* **Request**
Using the entries below, show all lines with the string "Wheat".

Change detection outputs:
......
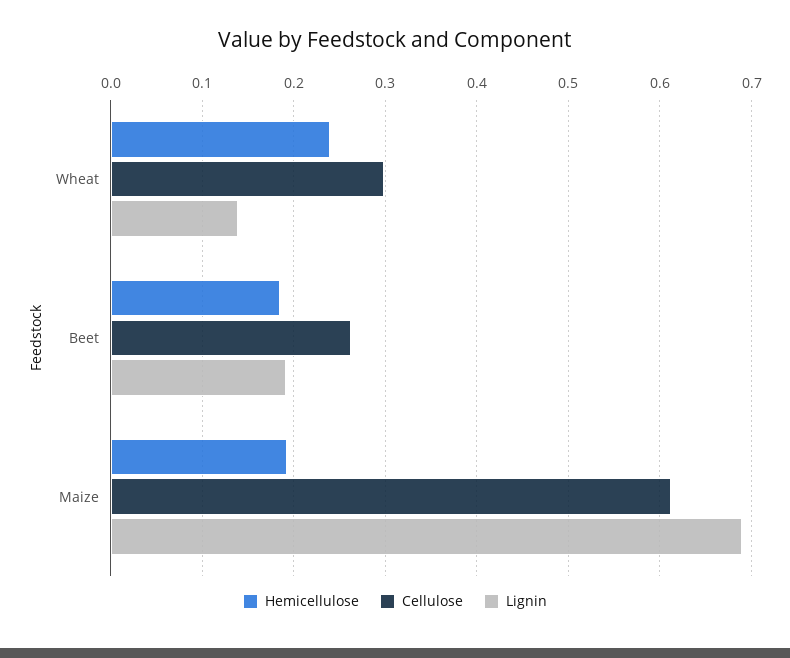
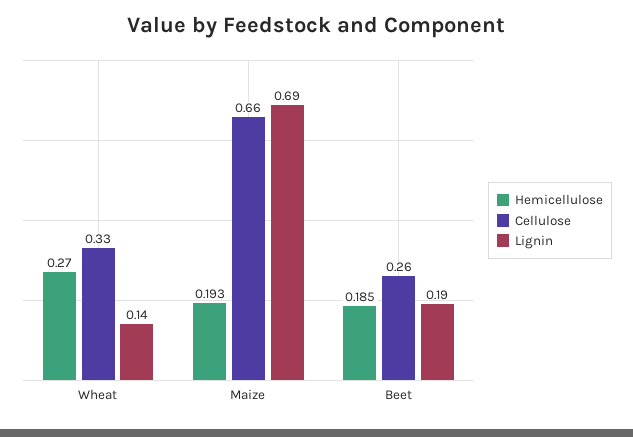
Hemicellulose, Wheat: 0.24 -> 0.27
Cellulose, Wheat: 0.3 -> 0.33
Cellulose, Maize: 0.61 -> 0.66

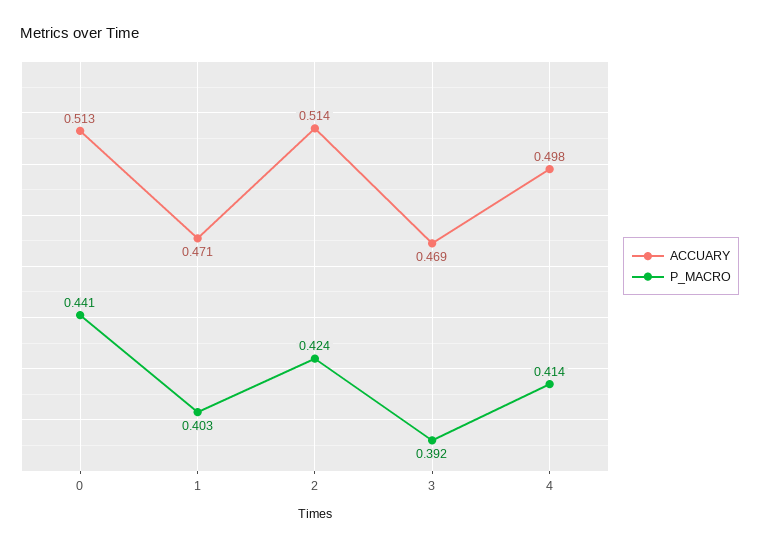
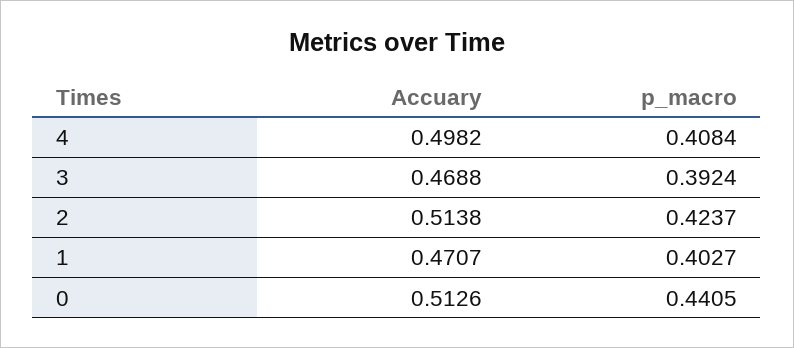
P_MACRO, 4: 0.414 -> 0.4084

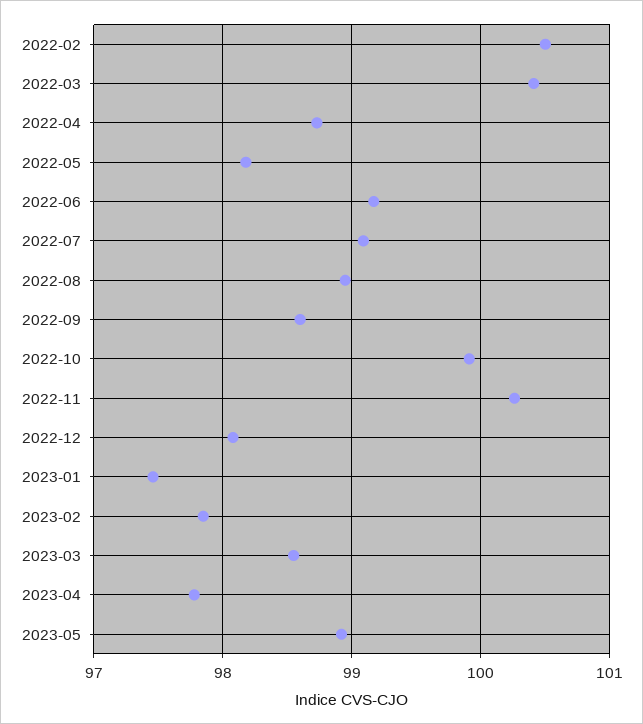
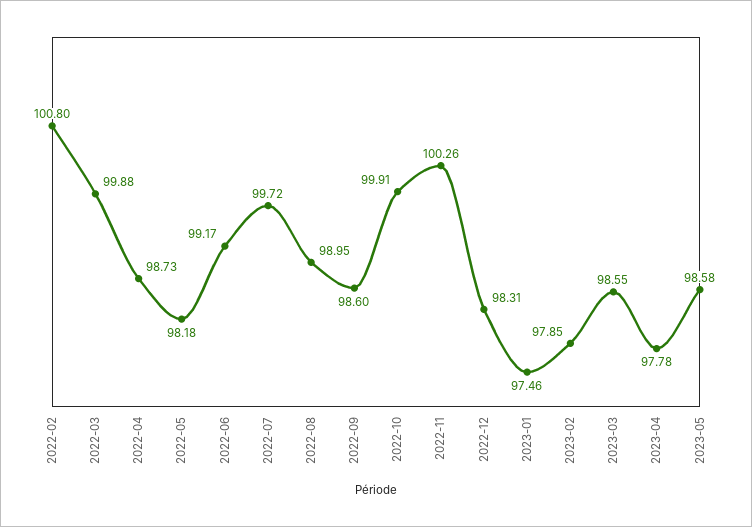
2022-02: 100.5 -> 100.8
2022-03: 100.4 -> 99.88
2022-07: 99.1 -> 99.72
2022-12: 98.1 -> 98.31
2023-05: 98.9 -> 98.58

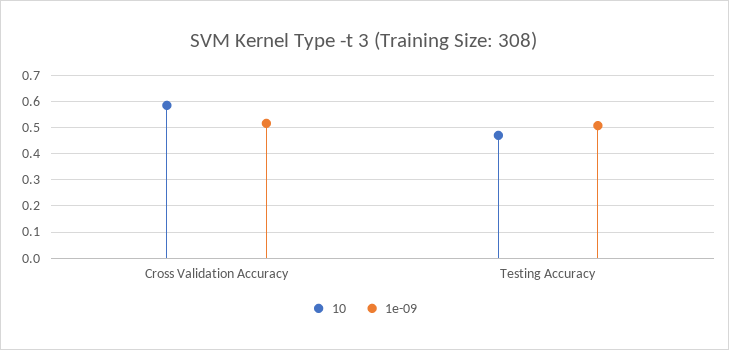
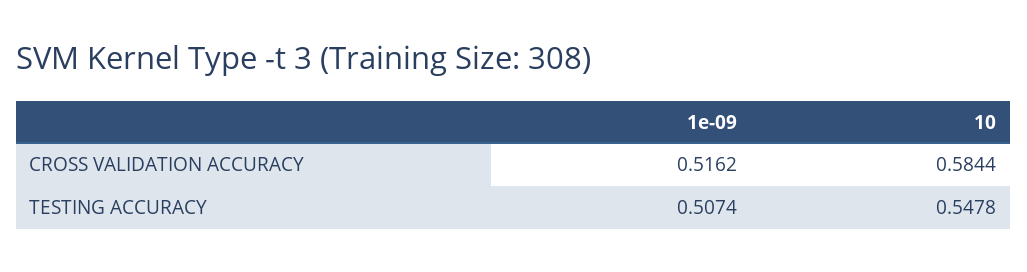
10, Testing Accuracy: 0.475 -> 0.5478

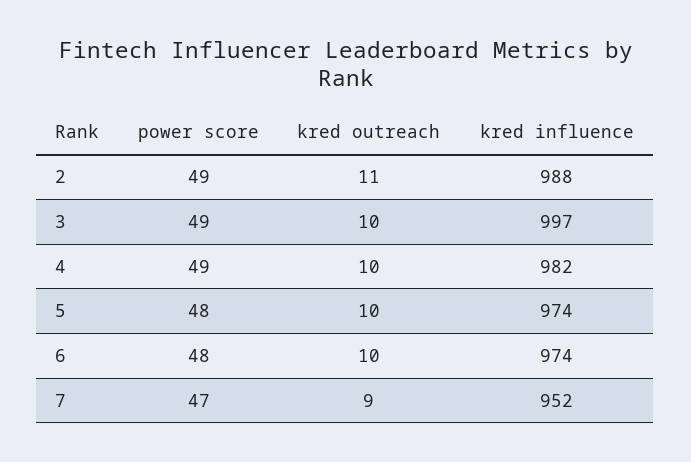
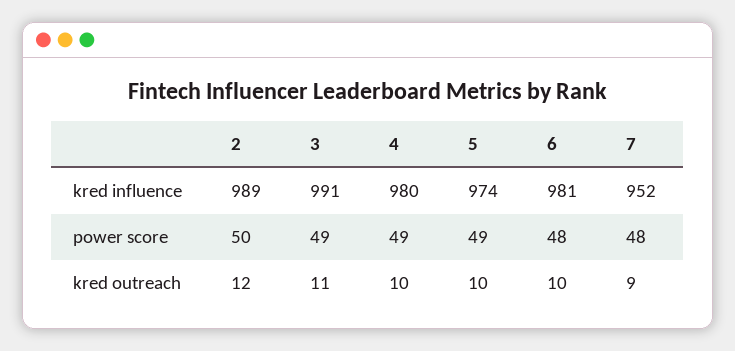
power score, 2: 49 -> 50
kred outreach, 2: 11 -> 12
kred influence, 2: 988 -> 989
kred outreach, 3: 10 -> 11
kred influence, 3: 997 -> 991
kred influence, 4: 982 -> 980
power score, 5: 48 -> 49
kred influence, 6: 974 -> 981
power score, 7: 47 -> 48

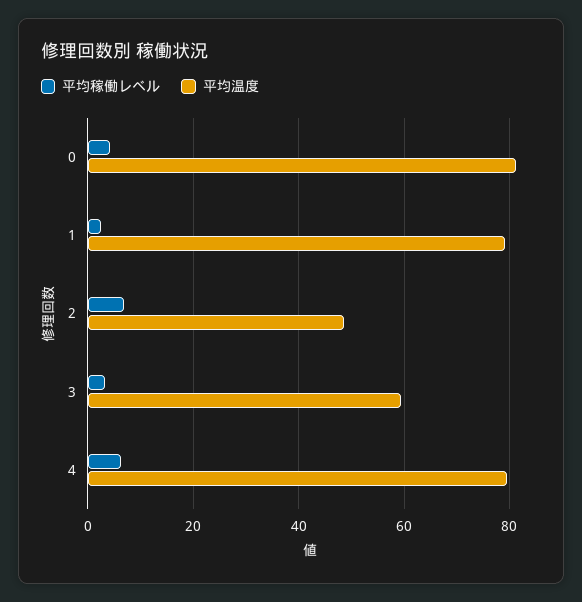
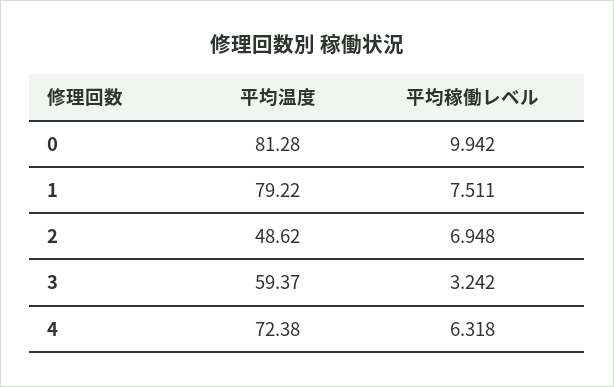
平均稼働レベル, 0: 4 -> 9.942
平均稼働レベル, 1: 2 -> 7.511
平均温度, 4: 80 -> 72.38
......
* **Answer for this exercise**
Hemicellulose, Wheat: 0.24 -> 0.27
Cellulose, Wheat: 0.3 -> 0.33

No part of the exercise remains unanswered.